The answer is a single number: the count of lines below in which the word "down" appears.
(Beginning of Available data)
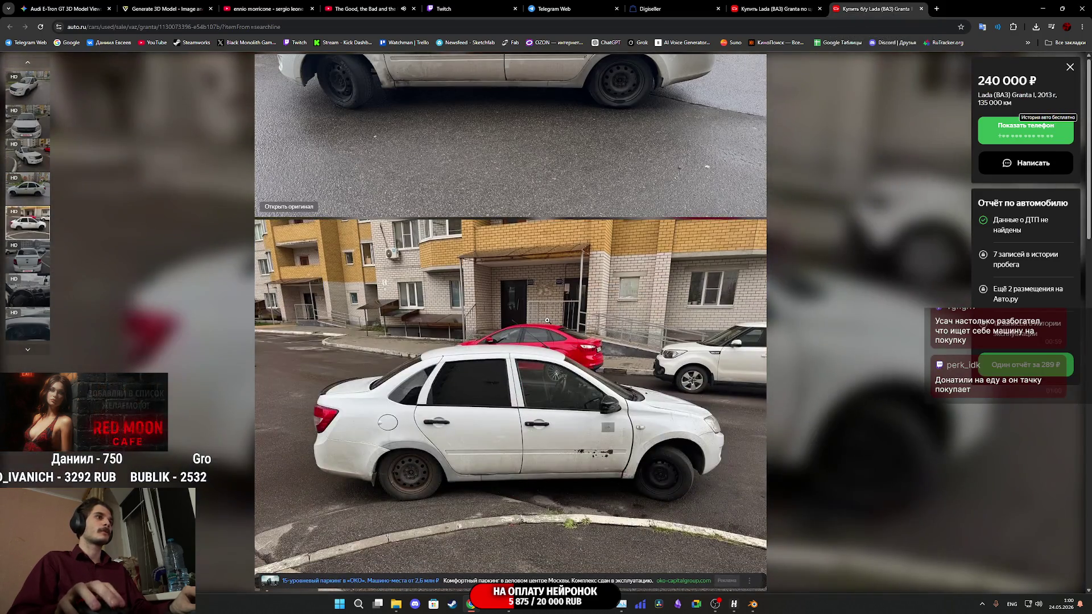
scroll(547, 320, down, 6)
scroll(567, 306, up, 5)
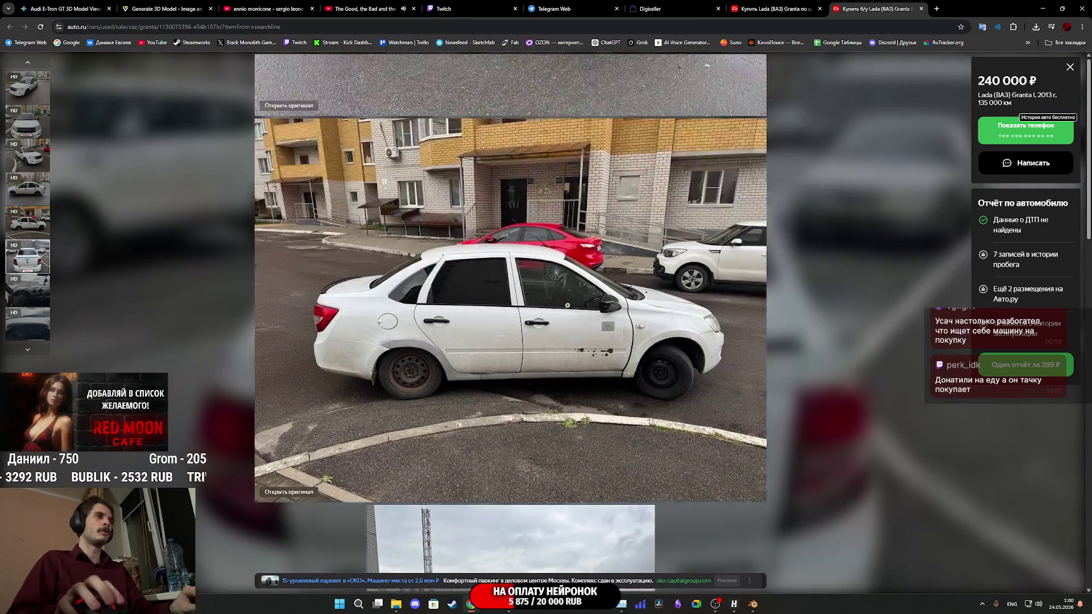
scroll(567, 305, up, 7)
(End of Available data)
(Beginning of Available data)
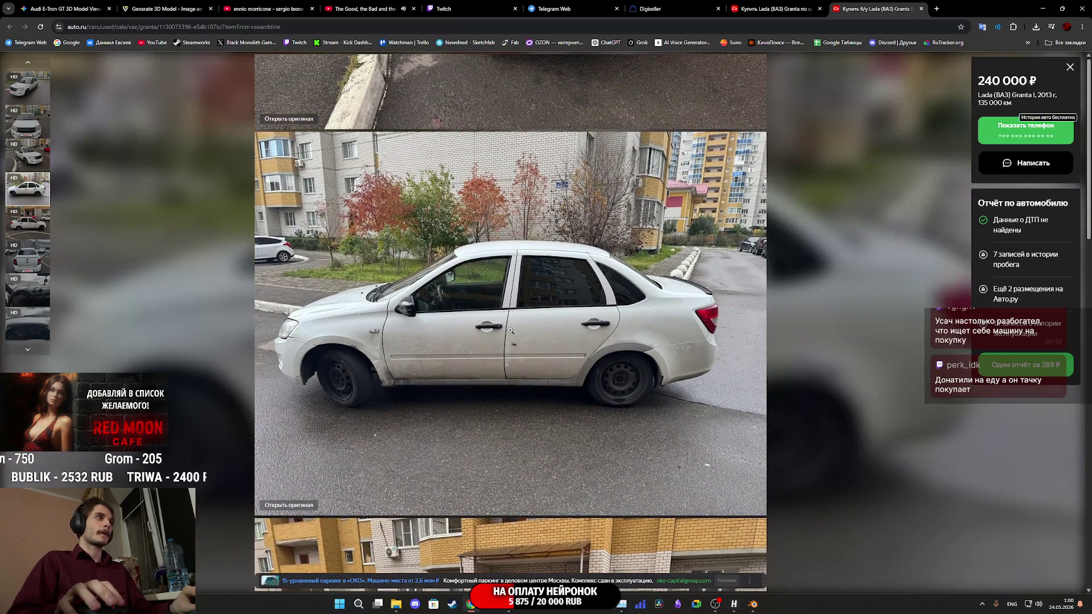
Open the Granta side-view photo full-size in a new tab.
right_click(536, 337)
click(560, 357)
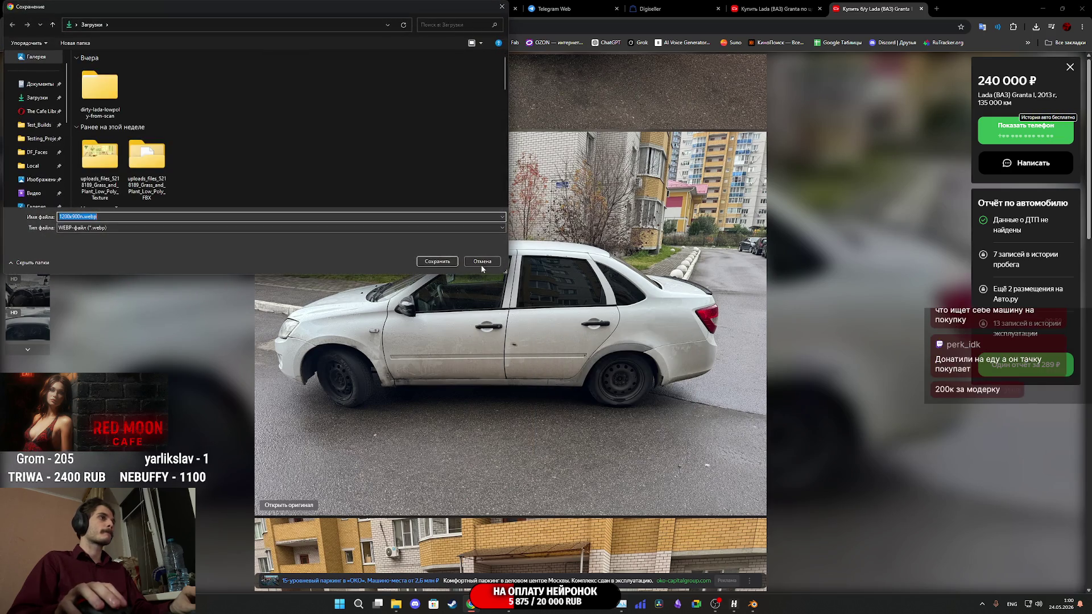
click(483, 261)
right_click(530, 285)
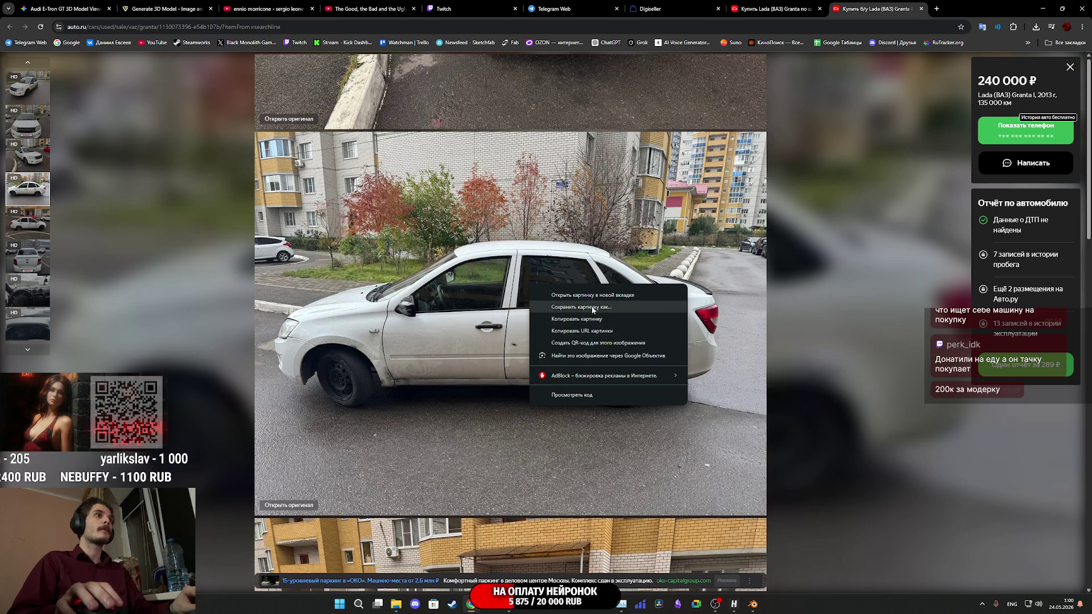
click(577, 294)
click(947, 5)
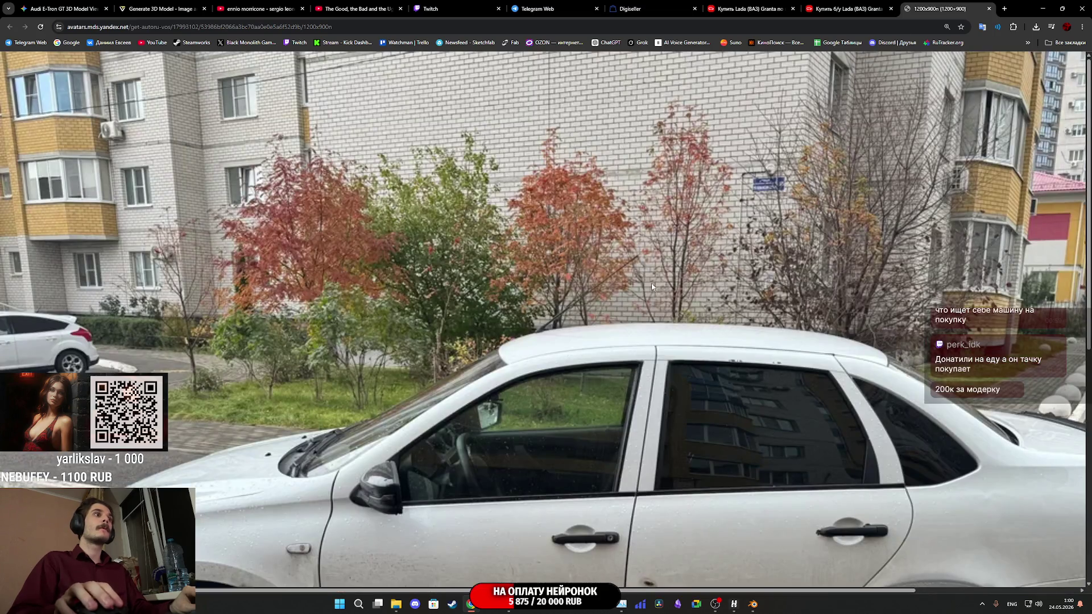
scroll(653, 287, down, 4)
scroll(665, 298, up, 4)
(End of Available data)
▶ _Answer area_: 2